-- BEGIN Document passage --
This week at the station

This week at Macquarie Island: 21 January 2011

Amazing discovery

In startling news from Macquarie Island, fur seal researcher Dean has made an incredible discovery while searching for fur seals in mud wallows on North Head. We thank Dean for the following story of this amazing find:


In 1959, the vessel SS Titanic II struck the reefs off of Aerial Cove.

“The seas were horrendous,” said one of the survivors, Horacio Knibbles, Chief Petty Officer on the ship.

"Unfortunately for us, Macquarie Island appeared from nowhere. I say appeared from nowhere particularly as we were sailing in the North Atlantic at the time….. and so anyways, the rest as they say is history! The seas were coming over the reef and up to twin rocks, wild and foaming like a rabid dog. Seventeen of the crew of 21 survived that day, and washed up across the rocks onto the beaches of Aerial Cove. How we survived, I never know. But fate was to play its cruel twist when we least expected it.

"We had just thanked our lucky stars, and for those of us who partake, lit up our trusty pipes (an act that unwittingly was to save our lives). Within three steps inland, all 17 of us were up to our necks in elephant seal wallow and feather bed bogs! Little did I know that this would be my home for the next 50 years! We tried and tried but couldn’t pull ourselves out, and were finally resigned to the fact that this was to be our new home. The more we struggled, the worse it got. I watched poor Angus, a fine fellow, sink below the surface never to be seen again. Thankfully for me and the other smokers, as we sank, our pipes were our lifelines. If only Angus had smoked! If only he had smoked!

"For 50 years I have lived in that bog sweet bog, not seeing the light of day, breathing through my pipe as if it were a snorkel. I thank God that I took up smoking, thus saving my life! Now, upon coming back to civilisation, I am horrified to see that smoking is being banned in all public places! If only people knew how to always be smoking a pipe is such a good safety precaution. Like I say, it’s better to be safe than sorry – take up smoking!
-- END Document passage --
-- BEGIN Data records --
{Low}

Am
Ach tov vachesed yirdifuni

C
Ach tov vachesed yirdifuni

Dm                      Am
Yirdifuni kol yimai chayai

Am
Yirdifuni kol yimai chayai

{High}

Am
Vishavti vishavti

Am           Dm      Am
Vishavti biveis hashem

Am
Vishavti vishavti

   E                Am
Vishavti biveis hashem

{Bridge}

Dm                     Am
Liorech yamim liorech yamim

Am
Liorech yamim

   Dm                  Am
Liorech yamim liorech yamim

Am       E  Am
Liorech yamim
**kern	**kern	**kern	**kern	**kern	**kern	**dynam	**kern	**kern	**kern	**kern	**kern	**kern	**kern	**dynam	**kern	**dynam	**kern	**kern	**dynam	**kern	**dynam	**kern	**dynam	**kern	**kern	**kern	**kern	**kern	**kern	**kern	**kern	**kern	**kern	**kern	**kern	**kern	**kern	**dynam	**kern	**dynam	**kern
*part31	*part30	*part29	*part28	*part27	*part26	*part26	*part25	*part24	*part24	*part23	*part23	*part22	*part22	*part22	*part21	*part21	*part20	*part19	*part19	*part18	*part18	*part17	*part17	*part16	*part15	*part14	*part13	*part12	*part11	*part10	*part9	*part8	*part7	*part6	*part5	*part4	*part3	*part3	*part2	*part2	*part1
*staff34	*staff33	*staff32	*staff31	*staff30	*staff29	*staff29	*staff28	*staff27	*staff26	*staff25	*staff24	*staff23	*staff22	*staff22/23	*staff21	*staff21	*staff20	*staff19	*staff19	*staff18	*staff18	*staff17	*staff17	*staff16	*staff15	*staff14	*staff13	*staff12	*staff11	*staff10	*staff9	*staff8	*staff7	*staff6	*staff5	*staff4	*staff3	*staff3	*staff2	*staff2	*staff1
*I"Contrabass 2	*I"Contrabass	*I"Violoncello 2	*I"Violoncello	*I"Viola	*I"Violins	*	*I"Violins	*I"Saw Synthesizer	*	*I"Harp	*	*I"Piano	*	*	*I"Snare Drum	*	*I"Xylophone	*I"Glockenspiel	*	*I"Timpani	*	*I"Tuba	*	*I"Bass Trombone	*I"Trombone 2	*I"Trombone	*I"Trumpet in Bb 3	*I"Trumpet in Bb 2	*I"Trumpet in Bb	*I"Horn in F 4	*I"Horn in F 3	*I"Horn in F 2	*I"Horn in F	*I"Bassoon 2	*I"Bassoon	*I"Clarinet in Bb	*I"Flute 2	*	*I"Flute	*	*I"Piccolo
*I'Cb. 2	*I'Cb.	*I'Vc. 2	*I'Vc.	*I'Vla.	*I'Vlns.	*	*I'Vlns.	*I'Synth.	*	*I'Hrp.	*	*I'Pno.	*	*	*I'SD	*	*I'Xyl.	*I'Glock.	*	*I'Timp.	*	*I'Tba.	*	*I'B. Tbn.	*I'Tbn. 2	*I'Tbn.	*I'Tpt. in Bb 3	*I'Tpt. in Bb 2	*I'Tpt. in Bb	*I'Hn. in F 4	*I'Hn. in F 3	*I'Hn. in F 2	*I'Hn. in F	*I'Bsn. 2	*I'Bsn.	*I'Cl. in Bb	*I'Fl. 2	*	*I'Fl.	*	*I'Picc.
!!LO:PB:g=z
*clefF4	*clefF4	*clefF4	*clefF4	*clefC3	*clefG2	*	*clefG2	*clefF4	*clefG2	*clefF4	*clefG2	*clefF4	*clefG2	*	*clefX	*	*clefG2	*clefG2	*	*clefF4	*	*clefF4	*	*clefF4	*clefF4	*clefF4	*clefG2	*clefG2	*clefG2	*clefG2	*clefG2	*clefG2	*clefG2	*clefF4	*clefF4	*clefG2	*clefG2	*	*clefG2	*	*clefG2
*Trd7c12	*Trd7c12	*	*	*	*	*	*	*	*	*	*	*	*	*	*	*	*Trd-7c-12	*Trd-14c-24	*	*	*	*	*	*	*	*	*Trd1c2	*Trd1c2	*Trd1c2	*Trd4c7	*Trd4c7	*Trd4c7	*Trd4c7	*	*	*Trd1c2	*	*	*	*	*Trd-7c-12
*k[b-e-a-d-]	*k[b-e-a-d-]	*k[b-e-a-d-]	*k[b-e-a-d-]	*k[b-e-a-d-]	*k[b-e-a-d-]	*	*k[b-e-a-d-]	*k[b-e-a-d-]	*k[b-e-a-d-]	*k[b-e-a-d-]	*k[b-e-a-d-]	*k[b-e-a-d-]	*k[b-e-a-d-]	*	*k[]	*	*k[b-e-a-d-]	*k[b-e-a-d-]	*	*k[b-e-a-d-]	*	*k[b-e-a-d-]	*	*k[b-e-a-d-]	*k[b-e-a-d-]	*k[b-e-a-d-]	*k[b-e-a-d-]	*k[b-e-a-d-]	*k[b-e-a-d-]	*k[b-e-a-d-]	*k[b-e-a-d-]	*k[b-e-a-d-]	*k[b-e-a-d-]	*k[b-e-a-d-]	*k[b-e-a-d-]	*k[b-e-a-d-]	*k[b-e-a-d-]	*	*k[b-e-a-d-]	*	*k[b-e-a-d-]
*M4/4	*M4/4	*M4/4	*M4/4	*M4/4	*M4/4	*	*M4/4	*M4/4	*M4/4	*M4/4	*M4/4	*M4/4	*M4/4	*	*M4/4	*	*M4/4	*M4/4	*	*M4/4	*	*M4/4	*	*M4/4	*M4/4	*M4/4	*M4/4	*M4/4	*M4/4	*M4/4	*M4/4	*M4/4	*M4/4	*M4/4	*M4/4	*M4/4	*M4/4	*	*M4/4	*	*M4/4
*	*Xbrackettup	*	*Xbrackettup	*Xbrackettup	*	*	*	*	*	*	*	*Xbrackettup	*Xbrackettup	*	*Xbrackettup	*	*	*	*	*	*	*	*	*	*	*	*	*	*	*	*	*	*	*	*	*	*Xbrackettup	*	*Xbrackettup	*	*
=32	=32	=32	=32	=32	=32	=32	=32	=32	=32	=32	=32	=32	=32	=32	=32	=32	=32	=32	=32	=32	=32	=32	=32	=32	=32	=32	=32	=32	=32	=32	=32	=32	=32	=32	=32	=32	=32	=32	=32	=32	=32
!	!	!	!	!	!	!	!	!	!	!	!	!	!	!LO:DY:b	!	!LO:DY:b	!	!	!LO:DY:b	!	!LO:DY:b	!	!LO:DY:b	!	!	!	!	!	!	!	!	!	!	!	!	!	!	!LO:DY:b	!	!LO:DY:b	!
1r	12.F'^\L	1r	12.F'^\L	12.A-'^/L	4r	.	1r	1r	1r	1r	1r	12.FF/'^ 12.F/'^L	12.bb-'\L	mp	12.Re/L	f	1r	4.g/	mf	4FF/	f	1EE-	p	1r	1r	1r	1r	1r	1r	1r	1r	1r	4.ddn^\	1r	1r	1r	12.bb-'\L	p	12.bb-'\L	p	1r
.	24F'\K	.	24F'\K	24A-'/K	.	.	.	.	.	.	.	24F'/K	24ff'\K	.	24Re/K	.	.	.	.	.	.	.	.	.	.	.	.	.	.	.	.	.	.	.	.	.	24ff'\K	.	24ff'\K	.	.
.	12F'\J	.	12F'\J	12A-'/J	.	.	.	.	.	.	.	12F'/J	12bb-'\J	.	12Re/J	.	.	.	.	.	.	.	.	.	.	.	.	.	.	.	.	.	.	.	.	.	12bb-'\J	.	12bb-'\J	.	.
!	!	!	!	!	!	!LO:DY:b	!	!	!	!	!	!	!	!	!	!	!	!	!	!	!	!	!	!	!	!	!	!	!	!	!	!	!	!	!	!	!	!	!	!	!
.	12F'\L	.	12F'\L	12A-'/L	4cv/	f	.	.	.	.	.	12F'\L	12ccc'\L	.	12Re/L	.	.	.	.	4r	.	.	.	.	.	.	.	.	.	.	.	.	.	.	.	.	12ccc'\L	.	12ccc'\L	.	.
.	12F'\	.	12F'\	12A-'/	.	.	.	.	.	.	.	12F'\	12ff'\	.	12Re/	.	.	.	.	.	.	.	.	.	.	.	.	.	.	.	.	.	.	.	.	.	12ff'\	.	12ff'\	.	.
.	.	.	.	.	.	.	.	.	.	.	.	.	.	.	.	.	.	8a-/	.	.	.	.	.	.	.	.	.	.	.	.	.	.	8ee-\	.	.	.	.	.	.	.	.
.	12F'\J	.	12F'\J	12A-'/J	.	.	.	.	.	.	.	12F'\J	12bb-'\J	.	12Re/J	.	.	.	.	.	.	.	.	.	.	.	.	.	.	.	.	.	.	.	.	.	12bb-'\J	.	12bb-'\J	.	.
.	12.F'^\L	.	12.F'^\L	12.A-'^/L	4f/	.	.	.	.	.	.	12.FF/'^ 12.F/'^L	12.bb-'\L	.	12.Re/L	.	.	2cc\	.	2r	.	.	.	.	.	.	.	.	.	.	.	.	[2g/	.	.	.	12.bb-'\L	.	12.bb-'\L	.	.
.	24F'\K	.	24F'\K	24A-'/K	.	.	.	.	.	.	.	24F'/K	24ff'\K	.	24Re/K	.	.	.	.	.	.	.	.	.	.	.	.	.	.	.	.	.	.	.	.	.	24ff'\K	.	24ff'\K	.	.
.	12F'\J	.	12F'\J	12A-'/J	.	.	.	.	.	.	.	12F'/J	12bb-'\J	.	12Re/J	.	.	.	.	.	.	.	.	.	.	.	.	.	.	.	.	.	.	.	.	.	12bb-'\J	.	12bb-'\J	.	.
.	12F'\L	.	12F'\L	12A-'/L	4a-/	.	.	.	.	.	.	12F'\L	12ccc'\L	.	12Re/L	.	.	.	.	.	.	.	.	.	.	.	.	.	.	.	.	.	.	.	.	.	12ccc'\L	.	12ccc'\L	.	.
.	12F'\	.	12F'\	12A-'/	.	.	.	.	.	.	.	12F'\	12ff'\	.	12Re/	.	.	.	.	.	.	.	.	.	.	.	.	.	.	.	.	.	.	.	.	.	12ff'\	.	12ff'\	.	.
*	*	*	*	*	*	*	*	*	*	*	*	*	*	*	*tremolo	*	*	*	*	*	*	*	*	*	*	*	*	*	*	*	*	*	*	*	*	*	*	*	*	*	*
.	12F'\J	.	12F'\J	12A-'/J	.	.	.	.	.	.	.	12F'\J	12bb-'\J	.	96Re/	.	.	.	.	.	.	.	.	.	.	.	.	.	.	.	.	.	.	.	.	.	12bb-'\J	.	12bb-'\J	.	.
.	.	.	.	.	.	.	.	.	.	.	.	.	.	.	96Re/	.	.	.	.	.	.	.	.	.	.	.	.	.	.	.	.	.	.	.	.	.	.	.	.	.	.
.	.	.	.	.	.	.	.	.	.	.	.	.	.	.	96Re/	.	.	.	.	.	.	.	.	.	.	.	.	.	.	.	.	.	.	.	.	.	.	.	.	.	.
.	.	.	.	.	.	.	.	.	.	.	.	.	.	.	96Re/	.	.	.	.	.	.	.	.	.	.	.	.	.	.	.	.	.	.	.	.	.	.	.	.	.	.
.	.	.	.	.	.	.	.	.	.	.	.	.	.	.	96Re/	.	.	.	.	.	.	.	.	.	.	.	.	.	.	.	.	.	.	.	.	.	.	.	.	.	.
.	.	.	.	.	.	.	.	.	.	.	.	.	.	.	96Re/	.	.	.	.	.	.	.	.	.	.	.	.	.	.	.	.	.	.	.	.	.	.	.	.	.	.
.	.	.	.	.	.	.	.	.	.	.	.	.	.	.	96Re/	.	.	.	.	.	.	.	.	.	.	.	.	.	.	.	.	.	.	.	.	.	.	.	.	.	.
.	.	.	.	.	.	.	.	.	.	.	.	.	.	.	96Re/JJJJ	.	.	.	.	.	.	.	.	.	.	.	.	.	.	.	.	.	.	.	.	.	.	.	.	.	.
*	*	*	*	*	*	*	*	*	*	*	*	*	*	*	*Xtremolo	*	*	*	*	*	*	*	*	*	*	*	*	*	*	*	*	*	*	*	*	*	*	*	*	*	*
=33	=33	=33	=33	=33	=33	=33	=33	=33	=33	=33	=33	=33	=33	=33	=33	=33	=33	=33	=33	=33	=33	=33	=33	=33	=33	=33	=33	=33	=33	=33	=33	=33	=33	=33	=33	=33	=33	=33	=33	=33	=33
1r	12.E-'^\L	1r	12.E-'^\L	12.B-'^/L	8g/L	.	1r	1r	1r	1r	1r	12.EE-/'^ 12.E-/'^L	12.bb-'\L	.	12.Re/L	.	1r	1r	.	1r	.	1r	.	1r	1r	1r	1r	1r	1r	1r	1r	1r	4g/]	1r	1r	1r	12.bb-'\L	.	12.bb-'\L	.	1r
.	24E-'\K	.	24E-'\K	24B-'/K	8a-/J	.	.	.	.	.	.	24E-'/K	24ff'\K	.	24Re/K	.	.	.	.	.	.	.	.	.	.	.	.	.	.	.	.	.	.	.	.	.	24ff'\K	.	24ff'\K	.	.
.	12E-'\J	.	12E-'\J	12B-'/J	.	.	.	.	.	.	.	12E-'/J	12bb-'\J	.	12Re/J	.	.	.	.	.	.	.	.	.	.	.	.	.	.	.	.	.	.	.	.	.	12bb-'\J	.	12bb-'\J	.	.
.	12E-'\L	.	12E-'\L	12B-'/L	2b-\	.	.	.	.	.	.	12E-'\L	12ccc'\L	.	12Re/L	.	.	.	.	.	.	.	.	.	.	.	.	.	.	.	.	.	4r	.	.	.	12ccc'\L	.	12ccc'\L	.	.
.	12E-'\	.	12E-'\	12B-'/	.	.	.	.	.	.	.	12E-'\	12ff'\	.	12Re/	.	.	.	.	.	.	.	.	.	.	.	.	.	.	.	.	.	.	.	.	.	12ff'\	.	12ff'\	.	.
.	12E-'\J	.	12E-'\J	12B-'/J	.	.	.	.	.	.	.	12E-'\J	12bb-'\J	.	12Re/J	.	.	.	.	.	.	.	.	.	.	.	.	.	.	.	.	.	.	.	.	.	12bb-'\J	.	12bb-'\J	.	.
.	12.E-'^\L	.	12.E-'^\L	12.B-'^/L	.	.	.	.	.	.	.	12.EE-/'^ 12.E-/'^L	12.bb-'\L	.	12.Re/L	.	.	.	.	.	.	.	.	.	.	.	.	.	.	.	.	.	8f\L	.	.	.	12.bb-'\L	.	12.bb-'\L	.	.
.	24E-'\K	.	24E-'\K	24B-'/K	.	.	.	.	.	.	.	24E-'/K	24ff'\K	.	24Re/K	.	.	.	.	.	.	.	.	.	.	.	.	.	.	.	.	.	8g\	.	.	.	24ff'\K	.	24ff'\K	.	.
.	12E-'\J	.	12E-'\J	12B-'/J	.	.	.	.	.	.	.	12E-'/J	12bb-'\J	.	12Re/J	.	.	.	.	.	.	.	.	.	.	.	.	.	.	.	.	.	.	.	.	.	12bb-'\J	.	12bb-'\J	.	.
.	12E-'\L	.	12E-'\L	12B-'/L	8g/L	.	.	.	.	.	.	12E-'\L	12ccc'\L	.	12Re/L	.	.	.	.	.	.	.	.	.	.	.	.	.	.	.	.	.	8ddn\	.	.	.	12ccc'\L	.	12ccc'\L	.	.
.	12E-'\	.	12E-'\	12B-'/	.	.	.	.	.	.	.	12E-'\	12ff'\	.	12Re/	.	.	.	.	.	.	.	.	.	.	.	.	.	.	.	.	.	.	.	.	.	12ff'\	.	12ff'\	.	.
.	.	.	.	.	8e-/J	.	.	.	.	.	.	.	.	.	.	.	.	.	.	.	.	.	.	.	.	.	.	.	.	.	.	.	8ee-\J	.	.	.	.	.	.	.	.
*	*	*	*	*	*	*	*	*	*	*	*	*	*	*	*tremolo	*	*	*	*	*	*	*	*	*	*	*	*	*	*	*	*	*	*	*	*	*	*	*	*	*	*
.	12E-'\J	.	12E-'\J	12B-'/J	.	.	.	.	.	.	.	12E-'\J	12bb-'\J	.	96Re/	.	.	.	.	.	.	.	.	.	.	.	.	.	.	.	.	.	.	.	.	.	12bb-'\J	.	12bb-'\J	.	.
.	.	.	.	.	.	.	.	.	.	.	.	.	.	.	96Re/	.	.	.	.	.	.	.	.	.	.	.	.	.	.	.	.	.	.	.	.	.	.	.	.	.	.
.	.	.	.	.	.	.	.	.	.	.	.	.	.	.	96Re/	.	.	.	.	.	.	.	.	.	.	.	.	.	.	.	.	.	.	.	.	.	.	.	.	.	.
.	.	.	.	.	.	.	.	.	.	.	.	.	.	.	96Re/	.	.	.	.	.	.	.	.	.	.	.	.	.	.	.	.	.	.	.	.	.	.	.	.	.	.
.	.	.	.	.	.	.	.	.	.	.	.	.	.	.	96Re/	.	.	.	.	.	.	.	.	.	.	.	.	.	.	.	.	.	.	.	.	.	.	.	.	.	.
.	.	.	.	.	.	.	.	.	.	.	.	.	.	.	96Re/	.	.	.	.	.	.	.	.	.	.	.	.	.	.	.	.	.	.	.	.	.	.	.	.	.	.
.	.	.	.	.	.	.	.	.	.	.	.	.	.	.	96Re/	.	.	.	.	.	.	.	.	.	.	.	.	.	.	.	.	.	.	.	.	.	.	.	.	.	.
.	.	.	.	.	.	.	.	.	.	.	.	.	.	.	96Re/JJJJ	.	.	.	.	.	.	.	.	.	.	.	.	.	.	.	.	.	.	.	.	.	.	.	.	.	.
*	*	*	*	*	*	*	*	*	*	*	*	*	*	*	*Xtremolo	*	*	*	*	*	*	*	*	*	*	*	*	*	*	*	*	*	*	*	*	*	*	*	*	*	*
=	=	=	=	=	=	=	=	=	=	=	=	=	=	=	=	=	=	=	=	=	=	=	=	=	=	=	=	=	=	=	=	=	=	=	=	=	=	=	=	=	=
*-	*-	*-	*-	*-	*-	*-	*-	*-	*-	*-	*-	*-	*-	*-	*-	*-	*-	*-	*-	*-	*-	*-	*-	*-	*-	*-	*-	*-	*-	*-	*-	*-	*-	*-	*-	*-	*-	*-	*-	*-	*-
-- END Data records --
# Problem set:
**1.** In the Macquarie Island station story, how many of the 21 crew of the SS Titanic II survived the wreck?
**2.** Write what comes next in the Macquarie Island station story.
The data plays no part here.

# Expected responses:
**1.** Seventeen of the 21 crew survived.

**2.**
"Sometimes when I see how the world has changed so much with modern technology to when I was a young man, I sometimes long for my secure little bog and just hanging out with the crew there in it, playing our own little version of Monopoly and Cluedo and Charades, and enjoying that darkness and wetness and the way those natural muds really helped improve our skin…. Sometimes now I wish those fur seal researchers had never found us, but I really did enjoy the pancakes they gave us!"

Expeditioner dressed up as a bog man
Horacio Knibbles with his trusty pipe ‘Betsy’, celebrates life and smoking just…
(Photo: Dean Richards)

Busy tourist season underway

We are in the middle of a busy tourist season here at Macquarie Island. Last week the Orion visited, this week it was Spirit of Enderby’s turn, and this weekend Orion returns. These visits usually involve a half day visiting the isthmus and station area, including tea and Kelly’s scones in the mess, and a half or full day visit to Sandy Bay where the tourists visit the king and royal penguin colonies, utilising Justin and Marty’s terrific new boardwalk and viewing platform.

The Tasmanian Parks ranger staff, with enthusiastic volunteers from the station staff, act as interpretive tourist guides. This often includes a night on the ship interacting with the tourists and enjoying some fresh food and an excellent dinner, so these opportunities attract considerable interest.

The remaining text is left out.